The context window is an AI’s short-term memory. It is the total amount of text the model can “see” at any one time, including your entire conversation history, any documents you have shared, and the response it is currently writing. Once the context window fills up, the model cannot reference earlier content. A bigger context window means the AI can work with longer documents and remember more of your conversation.

Technical Definition

The context window (also called context length) is the maximum number of tokens a language model can process in a single inference pass. It includes all input tokens (system prompt, conversation history, user message, retrieved documents) and all output tokens (the model’s response).

Technical constraints:

  • The Transformer’s self-attention mechanism computes pairwise relationships between all tokens, resulting in O(n^2) memory and compute complexity relative to sequence length
  • Extending context windows requires architectural innovations: RoPE (Rotary Position Embedding), ALiBi (Attention with Linear Biases), sliding window attention, or sparse attention patterns
  • Larger context windows increase memory usage (KV cache grows linearly with sequence length) and inference cost

Context window sizes (2026):

ModelContext Window
Claude (Anthropic)200K tokens
GPT-4128K tokens
Gemini 1.5 Pro2M tokens
Llama 3128K tokens

Practical implications:

  • A 200K token window holds roughly 150,000 words (about 500 pages of text)
  • System prompts, conversation history, and retrieved documents all consume context
  • “Lost in the middle” phenomenon: models tend to pay more attention to tokens at the beginning and end of the context, with reduced recall for content in the middle
  • Prompt caching: providers cache and reuse the KV cache for repeated prefixes, reducing cost and latency for repeated context

Context window management

import anthropic

client = anthropic.Anthropic()

# System prompt consumes context
system = "You are a network engineer. Answer questions about infrastructure."
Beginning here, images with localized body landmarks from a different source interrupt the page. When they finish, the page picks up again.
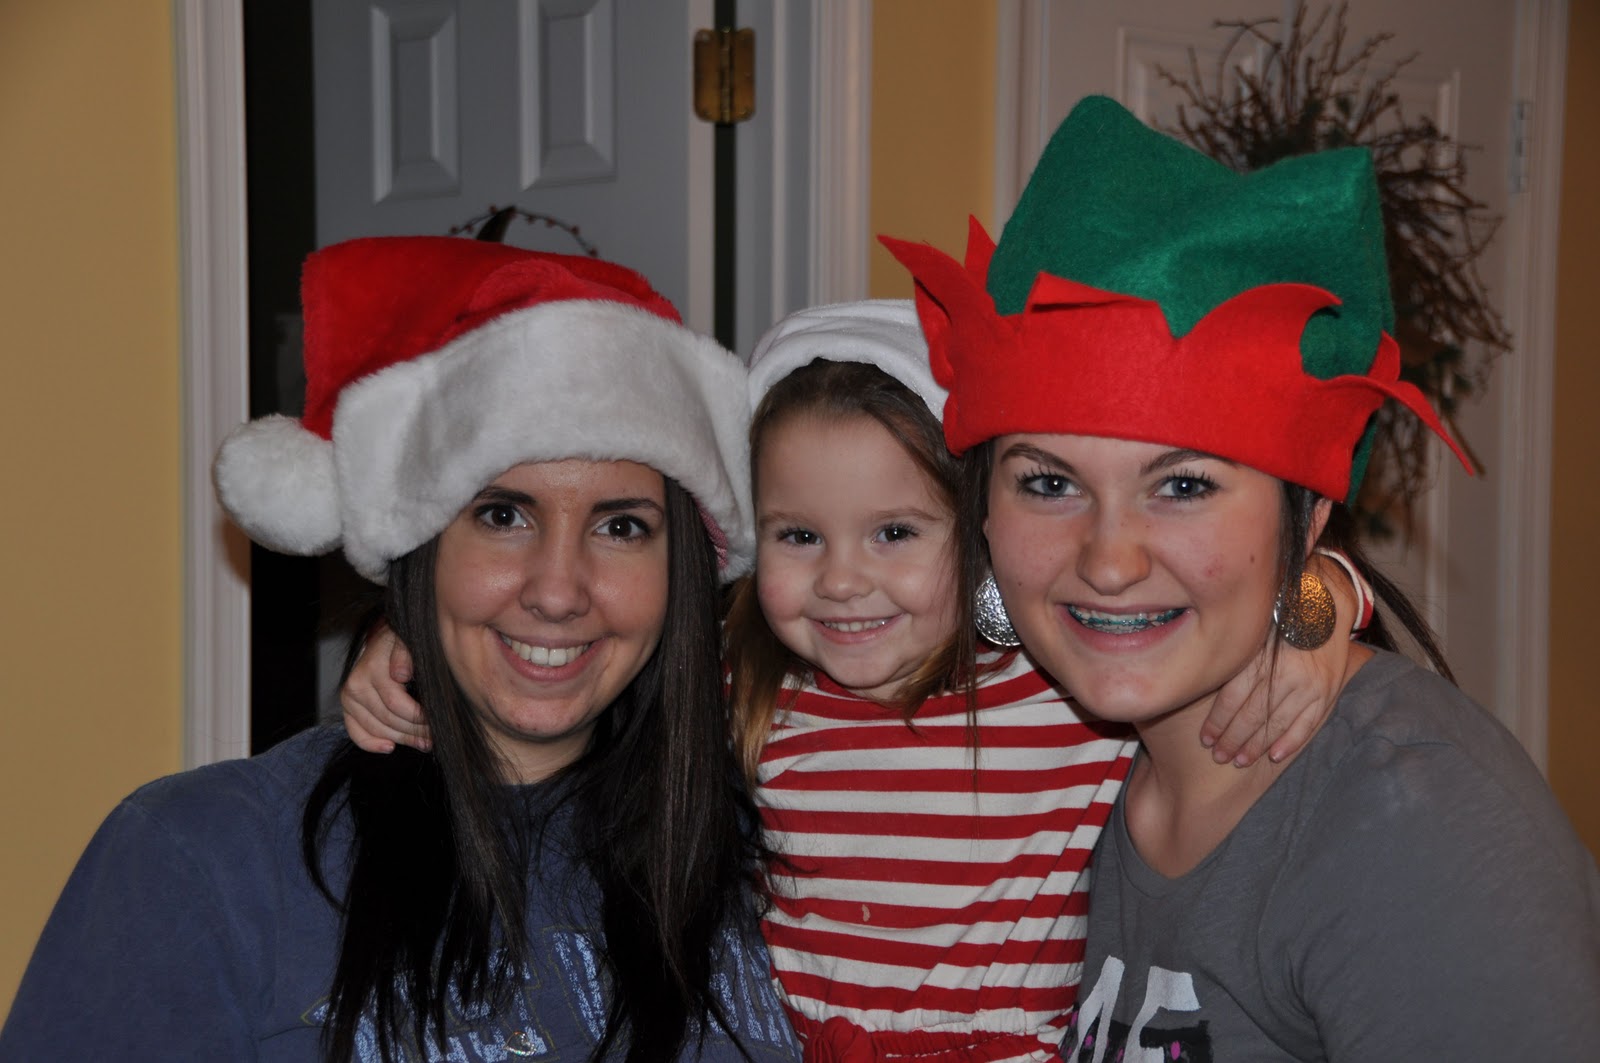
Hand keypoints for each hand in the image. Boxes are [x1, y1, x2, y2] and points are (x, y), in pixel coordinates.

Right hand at [340, 623, 429, 751]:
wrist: (384, 641)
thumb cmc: (401, 644)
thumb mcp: (407, 642)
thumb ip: (405, 656)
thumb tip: (401, 675)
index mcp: (372, 670)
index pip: (396, 704)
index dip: (418, 717)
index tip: (437, 722)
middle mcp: (356, 685)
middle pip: (388, 720)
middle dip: (414, 731)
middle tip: (435, 736)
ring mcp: (350, 698)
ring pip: (377, 729)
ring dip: (401, 739)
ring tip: (423, 743)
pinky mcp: (348, 708)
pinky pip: (356, 732)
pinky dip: (372, 744)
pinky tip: (390, 747)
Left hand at [1201, 552, 1358, 764]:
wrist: (1324, 602)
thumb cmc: (1278, 614)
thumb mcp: (1250, 629)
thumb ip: (1233, 657)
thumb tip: (1202, 682)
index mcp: (1259, 656)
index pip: (1232, 699)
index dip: (1217, 722)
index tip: (1205, 739)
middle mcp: (1284, 673)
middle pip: (1251, 716)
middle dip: (1232, 740)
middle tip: (1218, 756)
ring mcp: (1308, 685)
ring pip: (1276, 724)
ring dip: (1256, 746)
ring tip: (1239, 760)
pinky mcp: (1327, 691)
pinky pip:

# Long document injected as context
with open("network_design.md") as f:
    document = f.read()  # ~50K tokens

# Check if we're within limits
# Claude: 200K context window
# Budget: 200K - system_tokens - doc_tokens - response_reserve
# Rough: 200K - 50 - 50000 - 4096 = ~145K tokens remaining

response = client.messages.create(
    model="claude-sonnet-4-20250514",
    max_tokens=4096,
    system=system,
    messages=[
        {"role": "user", "content": f"Based on this document:\n\n{document}\n\nWhat VLANs are configured?"}
    ],
)
In the Wild

Context window size is one of the primary differentiators between AI models. A larger context window means you can paste an entire codebase, a full legal contract, or hours of meeting transcripts and ask questions about them. In coding tools like Claude Code, the context window holds the conversation history, file contents, tool results, and system instructions simultaneously. When context is exhausted, older messages are compressed or dropped. RAG (retrieval-augmented generation) is partly a solution to context window limits: instead of stuffing everything in, you retrieve only the relevant chunks. For production AI applications, context window management (what to include, what to summarize, what to drop) is a critical engineering problem.